I wrote my first novel in 1978, at the age of nineteen, while studying English Literature & Language at Oxford. It was absolute nonsense. After graduating, I spent nine months working as a cocktail barman for Richard Branson, then wrote a second novel, and that was pretty awful too. Seeking enlightenment, I wrote advertisements for feminine hygiene products for two and a half years, before flying to Morocco in May of 1984.
The room on the roof of the hotel in Rabat cost $1 a night. The first draft of The Last Election, a deranged satirical thriller about Thatcherism, was written there in two weeks. The novel was sold for a staggering advance of about $750. Apoplexy was induced in the publishers when every cent of it was immediately spent on a plane ticket to Lima. After two months in Peru and Bolivia, the novel was handed in three days ahead of deadline, and I've been making a living out of writing ever since.
I wrote a second novel - based on experiences travelling in Nicaragua, Kenya, and the USA - then moved into non-fiction, on the grounds that so much goes on in the world that you couldn't ever make up (and the money's better).
I've since written eight books beside the novels, variously about sport, politics, travel, and science. My ninth book, Catching Cold, is about the 1918 Spanish influenza pandemic, and recent efforts to retrieve the genetic footprint of the virus that caused it. It was a hugely enjoyable exercise, affording me an opportunity to convey a lot of information about virology in layman's terms, in the context a gripping story about a historic disaster, and current efforts to prevent such a disaster recurring.
My tenth book will be published in New York and London in August 2000 by Henry Holt and Michael Joseph respectively. It's about hurricanes, and will be called The Devil's Music in the UK, and Inside The Hurricane in the US. After some initial research in the British Library, the book began taking form out of a visit to Honduras in March and April 1999 to look at what Mitch had done.

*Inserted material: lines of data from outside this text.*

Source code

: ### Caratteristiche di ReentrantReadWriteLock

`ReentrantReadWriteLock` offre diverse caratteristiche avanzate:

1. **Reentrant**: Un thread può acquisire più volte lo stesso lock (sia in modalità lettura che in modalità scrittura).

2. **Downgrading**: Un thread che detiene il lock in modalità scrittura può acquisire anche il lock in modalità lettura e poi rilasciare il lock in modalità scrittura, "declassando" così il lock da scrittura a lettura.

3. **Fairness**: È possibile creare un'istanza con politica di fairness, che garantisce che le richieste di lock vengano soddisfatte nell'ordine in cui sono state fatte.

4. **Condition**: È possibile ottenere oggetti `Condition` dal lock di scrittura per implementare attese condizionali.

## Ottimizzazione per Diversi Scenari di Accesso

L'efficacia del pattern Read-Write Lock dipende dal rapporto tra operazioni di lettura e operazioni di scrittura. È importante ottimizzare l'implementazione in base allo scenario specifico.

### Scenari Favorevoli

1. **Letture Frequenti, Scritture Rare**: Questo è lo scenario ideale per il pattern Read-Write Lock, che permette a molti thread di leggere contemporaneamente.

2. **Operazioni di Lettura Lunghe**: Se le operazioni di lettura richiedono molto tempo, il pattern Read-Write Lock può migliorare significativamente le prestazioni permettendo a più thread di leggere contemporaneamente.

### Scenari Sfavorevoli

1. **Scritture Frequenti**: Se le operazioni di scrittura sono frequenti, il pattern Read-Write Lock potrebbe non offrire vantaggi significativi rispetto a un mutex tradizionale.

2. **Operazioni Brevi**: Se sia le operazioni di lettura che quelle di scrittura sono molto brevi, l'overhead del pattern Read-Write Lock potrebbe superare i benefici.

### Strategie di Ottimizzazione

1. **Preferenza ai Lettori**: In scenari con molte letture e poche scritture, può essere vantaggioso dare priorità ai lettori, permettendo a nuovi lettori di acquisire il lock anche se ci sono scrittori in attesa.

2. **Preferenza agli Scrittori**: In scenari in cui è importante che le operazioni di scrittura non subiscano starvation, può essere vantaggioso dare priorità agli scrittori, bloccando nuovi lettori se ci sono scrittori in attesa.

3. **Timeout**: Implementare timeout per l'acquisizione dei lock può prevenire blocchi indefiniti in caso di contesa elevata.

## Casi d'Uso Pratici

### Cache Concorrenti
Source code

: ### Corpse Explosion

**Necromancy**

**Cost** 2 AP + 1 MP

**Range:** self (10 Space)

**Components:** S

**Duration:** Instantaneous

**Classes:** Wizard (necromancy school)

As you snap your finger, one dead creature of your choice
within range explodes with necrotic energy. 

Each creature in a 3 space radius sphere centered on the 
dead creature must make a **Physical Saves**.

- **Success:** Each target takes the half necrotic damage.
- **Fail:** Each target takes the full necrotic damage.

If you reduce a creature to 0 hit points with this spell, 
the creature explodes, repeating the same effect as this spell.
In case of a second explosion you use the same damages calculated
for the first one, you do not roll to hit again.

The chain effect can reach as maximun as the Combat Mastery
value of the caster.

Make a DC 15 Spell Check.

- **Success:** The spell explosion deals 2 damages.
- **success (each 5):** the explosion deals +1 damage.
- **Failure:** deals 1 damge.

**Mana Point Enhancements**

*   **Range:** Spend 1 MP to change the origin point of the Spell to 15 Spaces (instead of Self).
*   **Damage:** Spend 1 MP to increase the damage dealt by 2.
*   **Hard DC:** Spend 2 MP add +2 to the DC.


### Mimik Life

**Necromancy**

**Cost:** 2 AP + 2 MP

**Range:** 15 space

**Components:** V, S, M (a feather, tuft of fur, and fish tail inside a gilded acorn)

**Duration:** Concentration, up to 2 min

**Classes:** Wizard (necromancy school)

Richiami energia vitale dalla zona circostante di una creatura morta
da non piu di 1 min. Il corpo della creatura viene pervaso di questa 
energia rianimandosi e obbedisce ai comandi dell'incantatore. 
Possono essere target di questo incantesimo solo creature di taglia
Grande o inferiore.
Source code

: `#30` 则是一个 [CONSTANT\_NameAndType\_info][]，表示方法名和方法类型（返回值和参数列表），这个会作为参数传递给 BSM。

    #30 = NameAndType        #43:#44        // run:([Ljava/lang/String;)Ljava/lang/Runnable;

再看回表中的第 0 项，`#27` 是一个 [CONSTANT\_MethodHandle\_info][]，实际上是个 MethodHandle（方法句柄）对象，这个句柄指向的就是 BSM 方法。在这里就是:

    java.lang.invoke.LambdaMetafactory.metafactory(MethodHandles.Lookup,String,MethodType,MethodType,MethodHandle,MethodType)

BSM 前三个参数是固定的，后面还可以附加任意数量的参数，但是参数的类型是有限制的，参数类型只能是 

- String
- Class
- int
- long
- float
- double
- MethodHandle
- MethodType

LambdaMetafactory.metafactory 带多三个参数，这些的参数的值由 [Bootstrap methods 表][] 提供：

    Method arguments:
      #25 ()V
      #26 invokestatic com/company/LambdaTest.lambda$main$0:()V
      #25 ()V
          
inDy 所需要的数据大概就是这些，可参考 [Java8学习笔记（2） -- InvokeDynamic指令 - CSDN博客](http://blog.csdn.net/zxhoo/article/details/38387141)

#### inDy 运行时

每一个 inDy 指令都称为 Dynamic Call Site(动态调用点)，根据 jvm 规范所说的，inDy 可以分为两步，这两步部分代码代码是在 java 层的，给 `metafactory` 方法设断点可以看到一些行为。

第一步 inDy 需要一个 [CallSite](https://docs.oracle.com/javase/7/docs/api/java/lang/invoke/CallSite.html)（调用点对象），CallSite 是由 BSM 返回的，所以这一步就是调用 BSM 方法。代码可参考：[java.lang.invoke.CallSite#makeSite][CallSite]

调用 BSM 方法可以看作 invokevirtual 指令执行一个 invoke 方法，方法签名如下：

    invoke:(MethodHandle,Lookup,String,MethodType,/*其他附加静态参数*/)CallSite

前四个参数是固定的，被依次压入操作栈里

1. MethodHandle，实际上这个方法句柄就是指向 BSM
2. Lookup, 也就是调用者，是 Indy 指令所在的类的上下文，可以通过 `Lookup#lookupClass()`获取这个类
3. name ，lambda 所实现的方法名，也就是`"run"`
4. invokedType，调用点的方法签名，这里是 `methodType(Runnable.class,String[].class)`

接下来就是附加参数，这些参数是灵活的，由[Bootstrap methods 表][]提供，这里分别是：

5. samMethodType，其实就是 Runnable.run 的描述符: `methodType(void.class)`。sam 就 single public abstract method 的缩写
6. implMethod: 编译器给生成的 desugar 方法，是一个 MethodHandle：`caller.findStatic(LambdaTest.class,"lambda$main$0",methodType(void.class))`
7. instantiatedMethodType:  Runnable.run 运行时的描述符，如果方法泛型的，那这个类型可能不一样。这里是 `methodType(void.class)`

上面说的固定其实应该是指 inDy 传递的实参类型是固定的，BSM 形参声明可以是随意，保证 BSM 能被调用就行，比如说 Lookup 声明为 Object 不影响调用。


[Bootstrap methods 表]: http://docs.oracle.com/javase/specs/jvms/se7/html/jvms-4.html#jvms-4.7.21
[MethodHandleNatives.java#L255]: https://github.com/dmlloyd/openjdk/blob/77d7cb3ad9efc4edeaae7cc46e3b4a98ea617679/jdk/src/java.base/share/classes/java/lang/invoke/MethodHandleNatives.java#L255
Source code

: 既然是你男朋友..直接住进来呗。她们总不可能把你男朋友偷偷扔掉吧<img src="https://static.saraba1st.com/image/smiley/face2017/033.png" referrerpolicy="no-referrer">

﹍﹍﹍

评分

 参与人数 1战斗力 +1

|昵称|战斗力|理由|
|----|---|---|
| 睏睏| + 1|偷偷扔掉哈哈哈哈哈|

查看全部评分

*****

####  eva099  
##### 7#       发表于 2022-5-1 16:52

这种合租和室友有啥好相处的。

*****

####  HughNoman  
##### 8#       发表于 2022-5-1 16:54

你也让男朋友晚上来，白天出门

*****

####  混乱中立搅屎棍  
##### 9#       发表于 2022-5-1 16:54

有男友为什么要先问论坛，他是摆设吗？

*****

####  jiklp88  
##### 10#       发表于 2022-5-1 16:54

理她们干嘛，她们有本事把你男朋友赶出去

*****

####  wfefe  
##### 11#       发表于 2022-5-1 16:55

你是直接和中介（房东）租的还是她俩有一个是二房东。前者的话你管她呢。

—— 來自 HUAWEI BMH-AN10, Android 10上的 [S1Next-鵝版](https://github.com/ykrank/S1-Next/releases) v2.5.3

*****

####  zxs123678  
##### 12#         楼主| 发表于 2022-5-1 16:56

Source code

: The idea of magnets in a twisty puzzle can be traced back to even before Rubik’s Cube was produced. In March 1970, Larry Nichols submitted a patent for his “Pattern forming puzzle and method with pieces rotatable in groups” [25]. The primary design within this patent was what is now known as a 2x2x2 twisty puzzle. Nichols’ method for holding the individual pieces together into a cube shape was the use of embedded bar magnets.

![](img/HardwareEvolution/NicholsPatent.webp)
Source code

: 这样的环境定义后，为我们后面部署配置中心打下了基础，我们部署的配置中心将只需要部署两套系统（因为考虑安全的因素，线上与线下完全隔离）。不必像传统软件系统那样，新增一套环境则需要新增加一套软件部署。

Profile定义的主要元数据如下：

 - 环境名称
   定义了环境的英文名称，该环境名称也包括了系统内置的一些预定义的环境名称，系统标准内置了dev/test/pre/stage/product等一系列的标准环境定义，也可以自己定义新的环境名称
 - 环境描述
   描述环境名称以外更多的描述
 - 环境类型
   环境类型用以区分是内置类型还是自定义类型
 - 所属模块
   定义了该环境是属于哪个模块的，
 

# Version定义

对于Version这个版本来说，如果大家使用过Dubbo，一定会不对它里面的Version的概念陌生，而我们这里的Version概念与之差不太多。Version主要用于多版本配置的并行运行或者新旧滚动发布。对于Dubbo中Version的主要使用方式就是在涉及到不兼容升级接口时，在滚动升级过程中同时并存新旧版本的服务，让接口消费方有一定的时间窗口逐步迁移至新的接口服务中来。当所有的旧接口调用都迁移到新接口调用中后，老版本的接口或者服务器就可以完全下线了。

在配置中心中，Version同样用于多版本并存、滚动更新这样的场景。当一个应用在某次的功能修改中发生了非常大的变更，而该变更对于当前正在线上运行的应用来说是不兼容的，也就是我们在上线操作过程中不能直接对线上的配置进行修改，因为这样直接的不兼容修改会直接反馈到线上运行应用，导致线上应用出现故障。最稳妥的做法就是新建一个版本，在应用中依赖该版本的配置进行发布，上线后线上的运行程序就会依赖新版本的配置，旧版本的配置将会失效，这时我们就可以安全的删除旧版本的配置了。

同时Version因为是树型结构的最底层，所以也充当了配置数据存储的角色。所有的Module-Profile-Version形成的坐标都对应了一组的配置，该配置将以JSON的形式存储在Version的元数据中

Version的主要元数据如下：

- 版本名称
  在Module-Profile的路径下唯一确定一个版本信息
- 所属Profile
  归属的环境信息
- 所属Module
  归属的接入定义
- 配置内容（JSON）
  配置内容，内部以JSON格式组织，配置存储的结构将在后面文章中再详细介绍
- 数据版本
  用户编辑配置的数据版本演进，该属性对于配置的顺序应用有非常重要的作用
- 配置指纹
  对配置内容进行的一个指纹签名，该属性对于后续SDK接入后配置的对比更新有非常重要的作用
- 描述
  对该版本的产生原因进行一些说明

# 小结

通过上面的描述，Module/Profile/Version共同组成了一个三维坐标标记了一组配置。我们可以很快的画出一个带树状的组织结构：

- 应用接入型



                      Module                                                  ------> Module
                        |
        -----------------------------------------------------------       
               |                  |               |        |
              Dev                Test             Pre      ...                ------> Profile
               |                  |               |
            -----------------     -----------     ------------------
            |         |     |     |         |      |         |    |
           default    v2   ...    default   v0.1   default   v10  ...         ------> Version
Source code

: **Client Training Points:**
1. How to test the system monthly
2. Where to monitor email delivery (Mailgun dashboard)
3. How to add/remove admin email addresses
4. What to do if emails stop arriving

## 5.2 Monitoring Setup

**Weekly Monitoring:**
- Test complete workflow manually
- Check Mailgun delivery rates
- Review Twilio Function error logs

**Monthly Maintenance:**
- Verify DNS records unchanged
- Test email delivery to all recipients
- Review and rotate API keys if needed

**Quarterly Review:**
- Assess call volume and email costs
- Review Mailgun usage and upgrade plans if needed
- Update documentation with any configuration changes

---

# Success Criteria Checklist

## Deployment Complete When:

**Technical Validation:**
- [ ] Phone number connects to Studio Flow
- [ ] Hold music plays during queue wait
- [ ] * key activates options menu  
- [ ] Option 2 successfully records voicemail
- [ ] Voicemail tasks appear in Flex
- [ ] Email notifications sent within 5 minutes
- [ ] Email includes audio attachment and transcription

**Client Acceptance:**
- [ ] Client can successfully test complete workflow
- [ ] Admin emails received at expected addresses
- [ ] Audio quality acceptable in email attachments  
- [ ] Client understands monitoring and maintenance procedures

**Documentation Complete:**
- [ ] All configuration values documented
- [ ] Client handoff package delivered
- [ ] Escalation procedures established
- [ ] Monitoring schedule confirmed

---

A visit to NHC and HRD in Miami in May set me on course for the rest of the research; I then lived on Miami Beach from the end of July through October, and was privileged to fly with HRD in both Bret and Floyd. With Mitch, and then Irene on the ground in Miami, those four storms give the book its backbone.
As with Catching Cold, the idea is to use gripping reportage to introduce the general reader to at least a fair dose of hard science. The book covers the history of forecast methods, explains how computer models work, runs through the kinds of experiment carried out by HRD inside storms - it may be the first layman's book in history to attempt to explain what a step-frequency passive radiometer does - and concludes with an exposition of the work now foretelling an increase in major hurricane activity over the next couple of decades.